Слово «труп» как-то задело Посеева, вошло внутрь, застыло там, но действовать и говорить он еще не мог: онеподвижился. А Шептун продолжал:
— Тихонько мы тут живем, тихонько… Дама молодая к нам раньше приходила. А с тех пор как Труп ушел, сама ушла. Вот так и живем теперь без Трупа, хуже стало без него, но ничего: маемся. Бог даст, и Труп наш скоро придет…
Юлий очнулся. Встал. Могучими руками приподнял немного Шептуна и отнес его в другой угол. И все в каком-то молчаливом ошалении. Шептун не сопротивлялся, а сразу заснул.
Утро принесло радость. Кто-то пел. Да и свету стало побольше. Некоторые уже ушли: искать пищу. Первой ласточкой в смысле пения был, как всегда, ученый. Юлий хотел было запеть, но передумал. Еще заметят, как ты поешь. Тоже ведь примета. Вместо этого он громко спросил:
— А кто здесь труп?
К нему тут же подскочил Нарцисс в гробу, Роман Любуев.
— Это не я, — возразил он.
Юлий по-черному поднял на него голову.
— А кто?
— Я не умираю, — заверещал сразу Роман, по-своему разболтавшийся и распустившийся последнее время, — я почти умираю и во время этого любуюсь собой. Потому что жалко себя становится и оттого еще больше смотрюсь и любуюсь. Зеркальце всегда при мне. Думаю, глядя на себя: ох, какой ты, несмотря ни на что, красивый; врешь, не уйдешь от меня, не уйдешь! Век буду собой любоваться и не умру до конца. Тихий я, новенький, поэтому стал. Чем больше умираю, тем больше люблю себя.
В стороне завыл воющий.
— Удавить вас всех надо, — не выдержал, почти зарычав, Юлий.
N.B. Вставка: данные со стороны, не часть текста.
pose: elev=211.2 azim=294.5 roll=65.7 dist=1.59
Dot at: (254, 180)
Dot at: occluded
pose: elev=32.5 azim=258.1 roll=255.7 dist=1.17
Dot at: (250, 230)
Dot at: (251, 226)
— Правильно, правильно! — взвизгнул Роман. — Именно удавить, но не до конца. Чтоб и удавленные, мы могли бы любоваться собой и в зеркало смотреть.
— Ладно, ладно, зубы-то не заговаривай, — раздраженно прервал Юлий. — А где же труп ваш, о котором ночью шептали?
Тут уж подошел воющий, Коля, переставший все-таки выть.
— Труп наш, Кружалов Семен, ушел от нас не так давно, — ответил он, — сказал, что хочет побродить по свету.
— Что ж это за свет такой, по которому трупы бродят? — завизжали в соседнем отсеке каким-то бабьим голосом. — Это не свет, а темень одна!
— Вот так нас понимают! Народ чего-то поглупел за последние два-три дня, — пожаловался Роман. — Семен свое решение сам на себя взял. Не придет больше к нам… Это тоже ему не легко далось: шутка ли — по Москве бродить? У нас грязно, но крыша над головой есть. А там ведь сейчас не время Максима Горького, чтоб в люди идти… Но Семен — человек страшный, он всех распугает.